GIVEN RECORDS section start

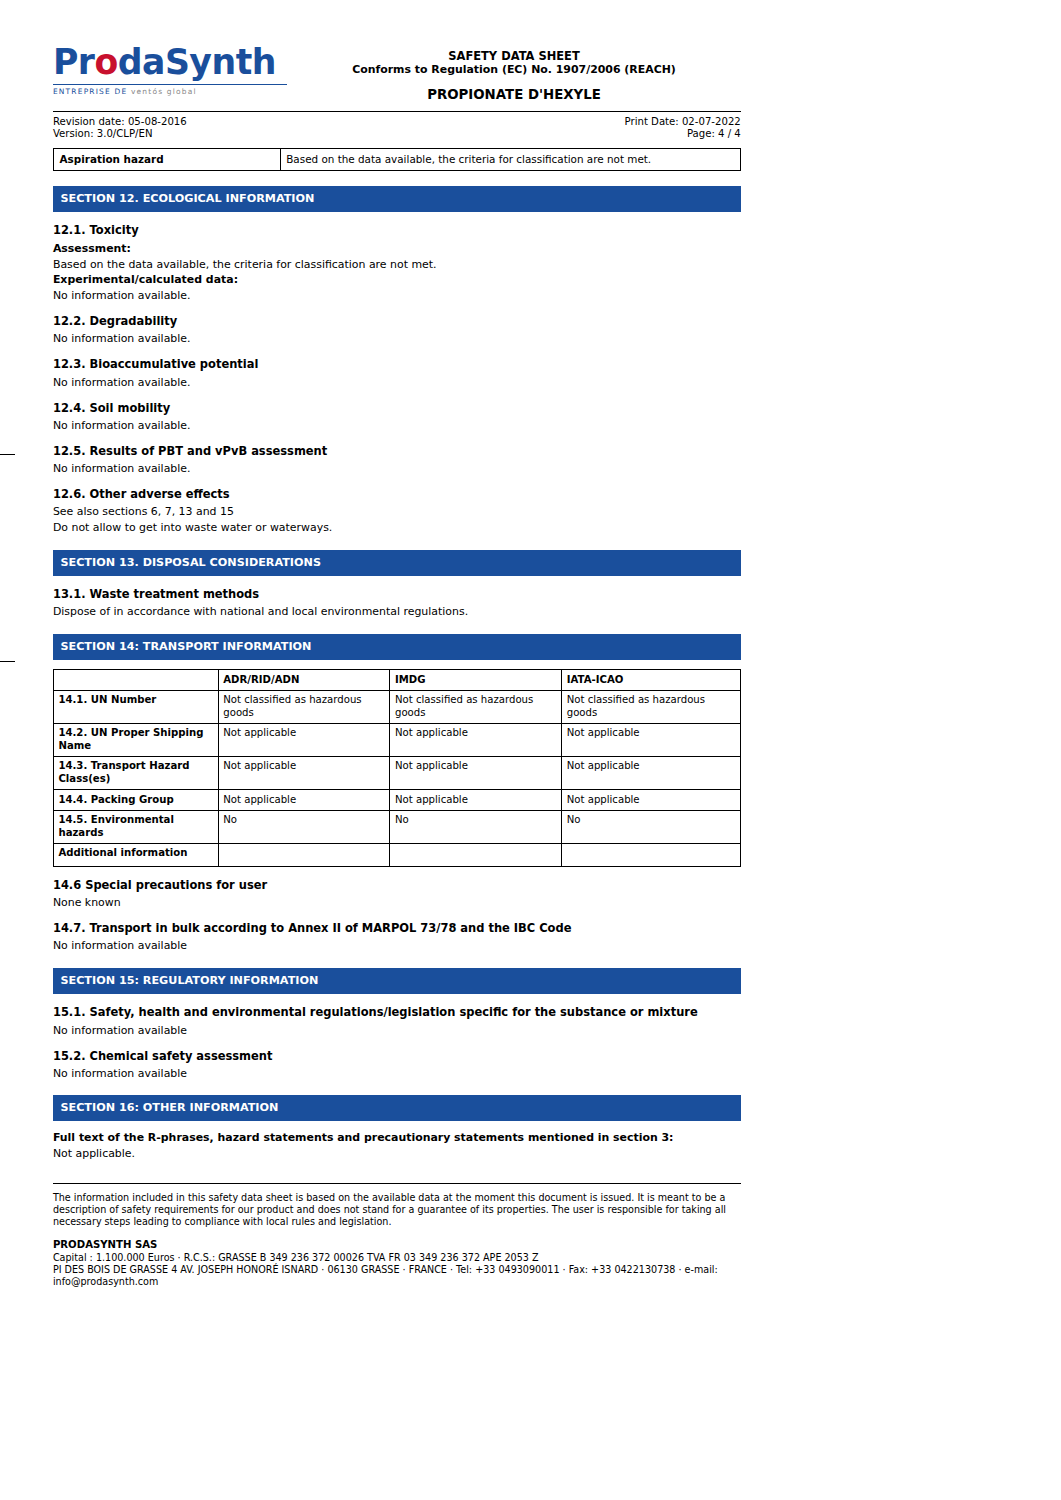Pr odaSynth
ENTREPRISE DE ventós global
SAFETY DATA SHEET
Conforms to Regulation (EC) No. 1907/2006 (REACH)
PROPIONATE D'HEXYLE
Revision date: 05-08-2016
Version: 3.0/CLP/EN
Print Date: 02-07-2022
Page: 4 / 4
| Aspiration hazard | Based on the data available, the criteria for classification are not met. |
SECTION 12. ECOLOGICAL INFORMATION
12.1. Toxicity
Assessment:
Based on the data available, the criteria for classification are not met.
Experimental/calculated data:
No information available.
12.2. Degradability
No information available.
12.3. Bioaccumulative potential
No information available.
12.4. Soil mobility
No information available.
12.5. Results of PBT and vPvB assessment
No information available.
12.6. Other adverse effects
See also sections 6, 7, 13 and 15
Do not allow to get into waste water or waterways.
SECTION 13. DISPOSAL CONSIDERATIONS
13.1. Waste treatment methods
Dispose of in accordance with national and local environmental regulations.
SECTION 14: TRANSPORT INFORMATION
| | ADR/RID/ADN | IMDG | IATA-ICAO |
| --- | --- | --- | --- |
| 14.1. UN Number | Not classified as hazardous goods | Not classified as hazardous goods | Not classified as hazardous goods |
| 14.2. UN Proper Shipping Name | Not applicable | Not applicable | Not applicable |
| 14.3. Transport Hazard Class(es) | Not applicable | Not applicable | Not applicable |
| 14.4. Packing Group | Not applicable | Not applicable | Not applicable |
| 14.5. Environmental hazards | No | No | No |
| Additional information | | | |
14.6 Special precautions for user
None known
14.7. Transport in bulk according to Annex II of MARPOL 73/78 and the IBC Code
No information available
SECTION 15: REGULATORY INFORMATION
15.1. Safety, health and environmental regulations/legislation specific for the substance or mixture
No information available
15.2. Chemical safety assessment
No information available
SECTION 16: OTHER INFORMATION
Full text of the R-phrases, hazard statements and precautionary statements mentioned in section 3:
Not applicable.
The information included in this safety data sheet is based on the available data at the moment this document is issued. It is meant to be a description of safety requirements for our product and does not stand for a guarantee of its properties. The user is responsible for taking all necessary steps leading to compliance with local rules and legislation.
PRODASYNTH SAS
Capital : 1.100.000 Euros · R.C.S.: GRASSE B 349 236 372 00026 TVA FR 03 349 236 372 APE 2053 Z
PI DES BOIS DE GRASSE 4 AV. JOSEPH HONORÉ ISNARD · 06130 GRASSE · FRANCE · Tel: +33 0493090011 · Fax: +33 0422130738 · e-mail: info@prodasynth.com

GIVEN RECORDS section end

WHAT NEEDS TO BE DONE:
The lines wanted are those from the start of the material above through the line with "See also sections 6, 7, 13 and 15", both included; print them exactly and skip any picture.

OUTPUT FOR THIS TASK:
Pr odaSynth
ENTREPRISE DE ventós global
SAFETY DATA SHEET
Conforms to Regulation (EC) No. 1907/2006 (REACH)
PROPIONATE D'HEXYLE
Revision date: 05-08-2016
Version: 3.0/CLP/EN
Print Date: 02-07-2022
Page: 4 / 4
| Aspiration hazard | Based on the data available, the criteria for classification are not met. |
SECTION 12. ECOLOGICAL INFORMATION
12.1. Toxicity
Assessment:
Based on the data available, the criteria for classification are not met.
Experimental/calculated data:
No information available.
12.2. Degradability
No information available.
12.3. Bioaccumulative potential
No information available.
12.4. Soil mobility
No information available.
12.5. Results of PBT and vPvB assessment
No information available.
12.6. Other adverse effects
See also sections 6, 7, 13 and 15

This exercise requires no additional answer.